Activity » Sort through the entries below and pull out lines containing the word "Figure".

== Segment start ==

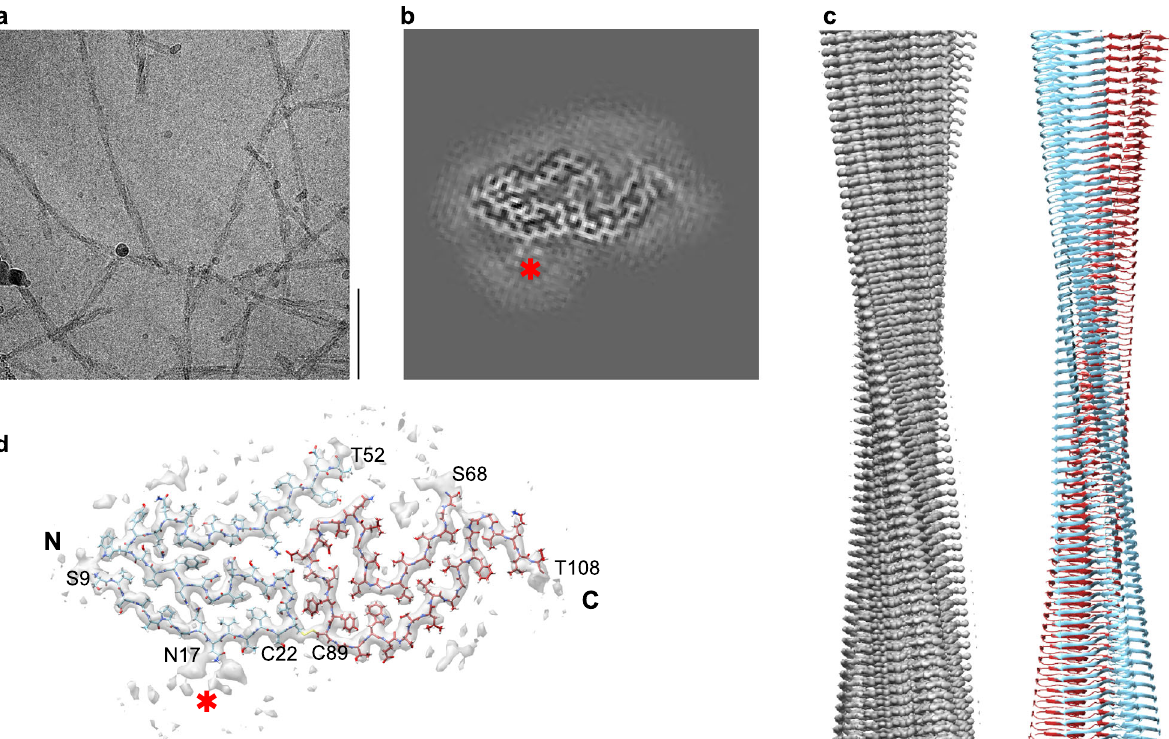
Fig. 2 Cryo-EM structure of the FOR001 AL amyloid fi bril. a Cryo-EM image of FOR001 amyloid fi brils. Scale bar is 100 nm. The dataset consists of 3033 micrographs. b Cross section of the map obtained by summing fi ve central slices. c Side view of the map (left) and molecular model (right), showing the left-handed fi bril twist. d Cross section of the map with the molecular model overlaid. The color coding of the model is the same in panels ( c ) and ( d ), that is, light blue refers to the N-terminal segment of the ordered fi bril protein (residues Ser9 – Thr52), while the deep-red segment refers to the C-terminal segment (residues Ser68 – Thr108). The two segments are cross-linked through a disul fi de between Cys22 and Cys89. The red star in ( b ) and ( d ) indicates the glycosylation site at Asn17.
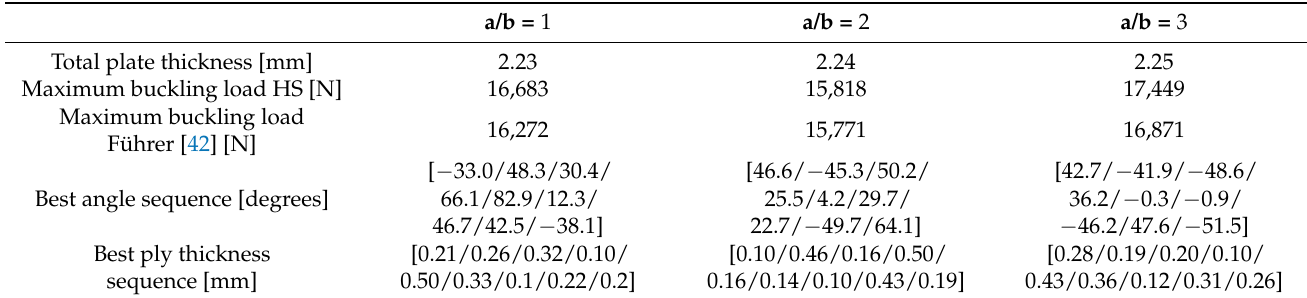
Table 4. The results of the harmony search optimization for the CFRP plates with circular cut-outs.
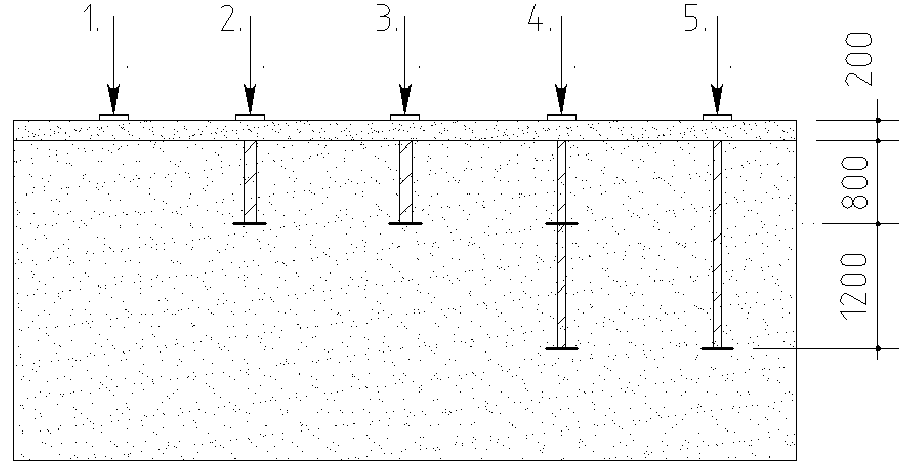
Figure 3. Scheme of the tested samples: (1) reference soil; (2–5) FRP-reinforced soil.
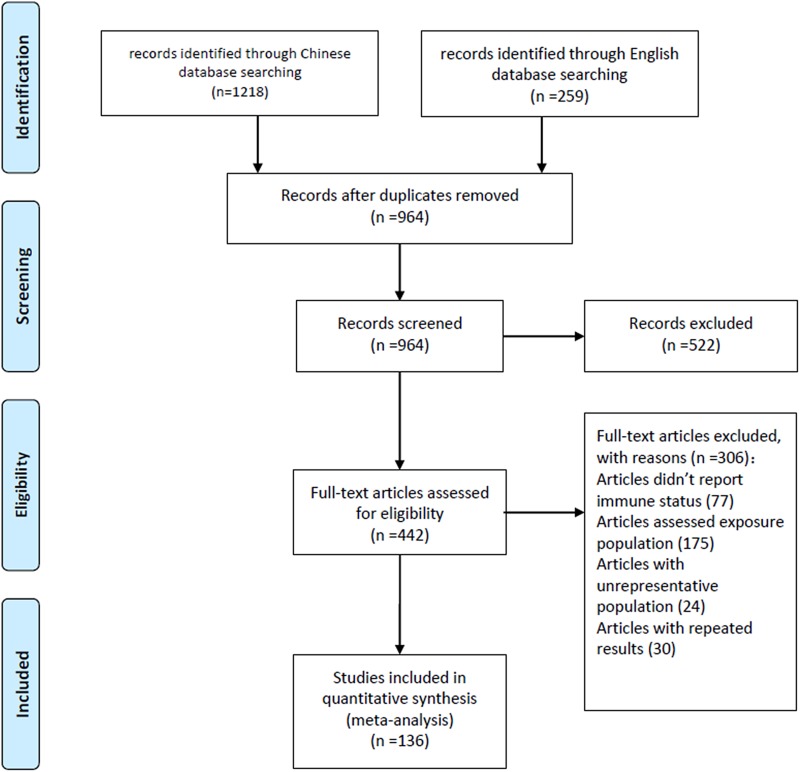
Flowchart of included articles in the meta-analysis.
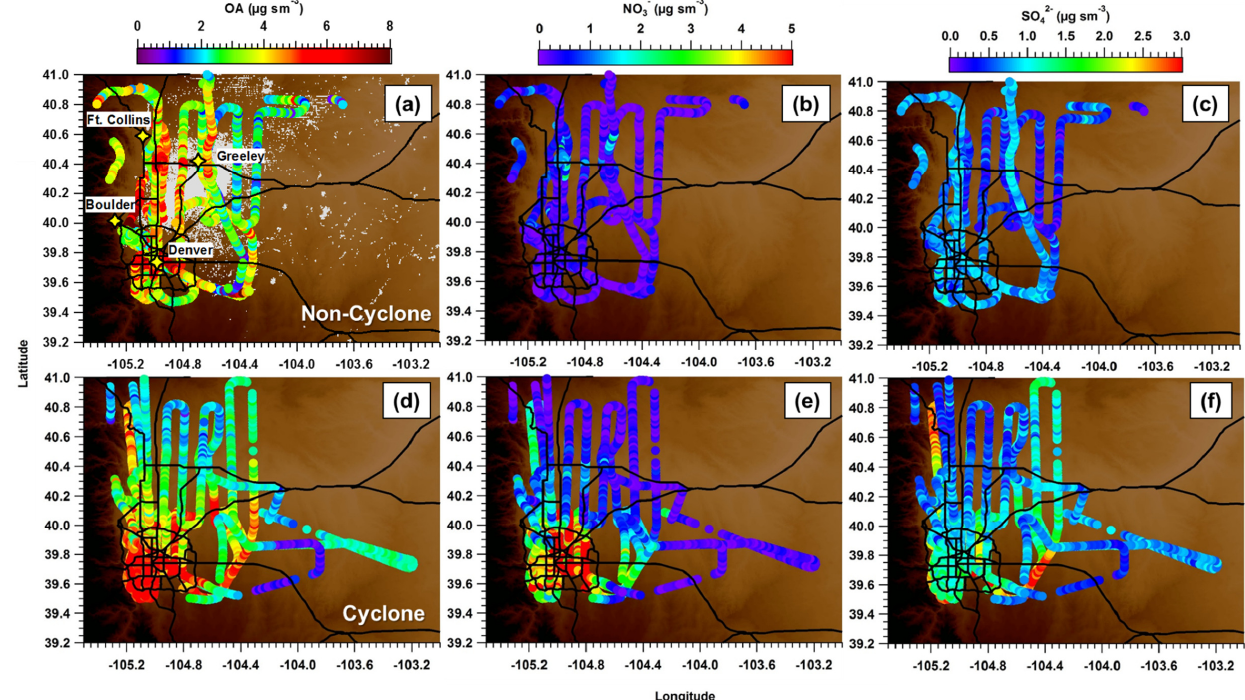
Figure 6. Spatial distribution maps along the C130 flight track of aerosol species (OA, NO − the non-cyclone (a–c) and cyclone episodes (d–f) . Major highways are shown with black lines, and grey markers in (a) represent the location of active oil and gas wells in the region with data available from the Colorado Oil and Gas Conservative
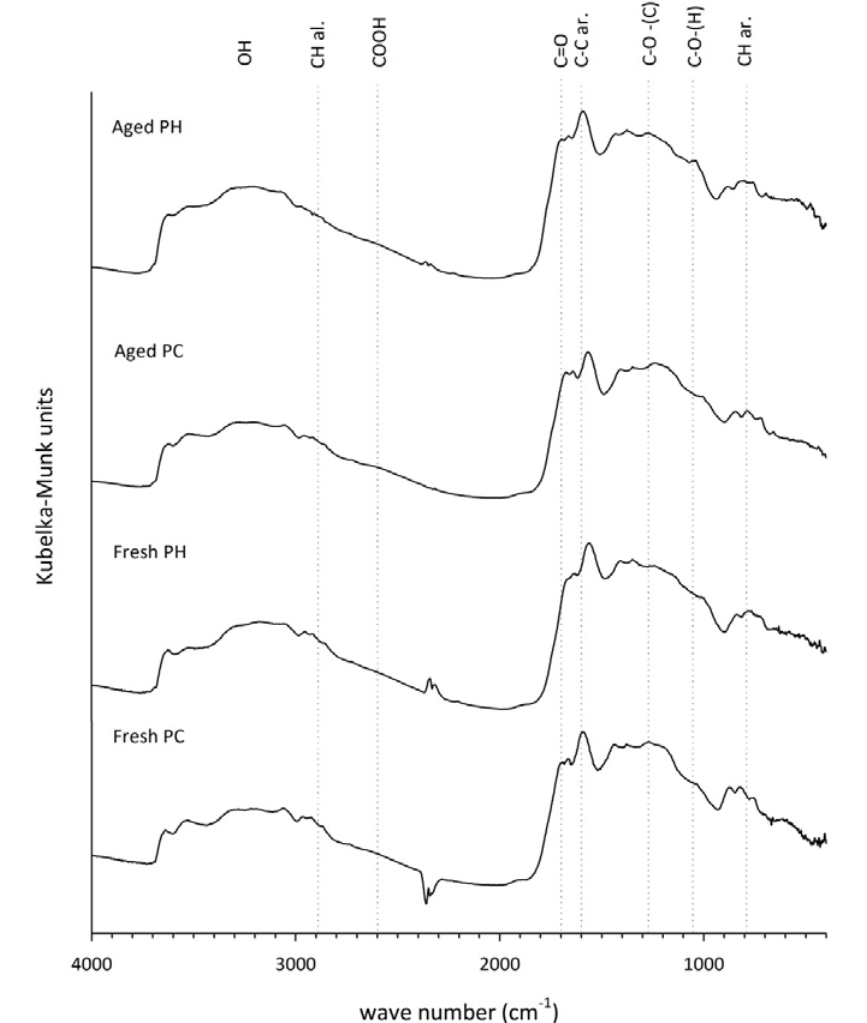
Figure 2. FTIR spectra of fresh PH and PC biochars, before incubation, and aged PH and PC biochars that were incubated in soil for 136-d. Dotted lines emphasize spectra of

== Segment end ==

Solved problem »
Figure 3. Scheme of the tested samples: (1) reference soil; (2–5) FRP-reinforced soil.
Figure 6. Spatial distribution maps along the C130 flight track of aerosol species (OA, NO − the non-cyclone (a–c) and cyclone episodes (d–f) . Major highways are shown with black lines, and grey markers in (a) represent the location of active oil and gas wells in the region with data available from the Colorado Oil and Gas Conservative
Figure 2. FTIR spectra of fresh PH and PC biochars, before incubation, and aged PH and PC biochars that were incubated in soil for 136-d. Dotted lines emphasize spectra of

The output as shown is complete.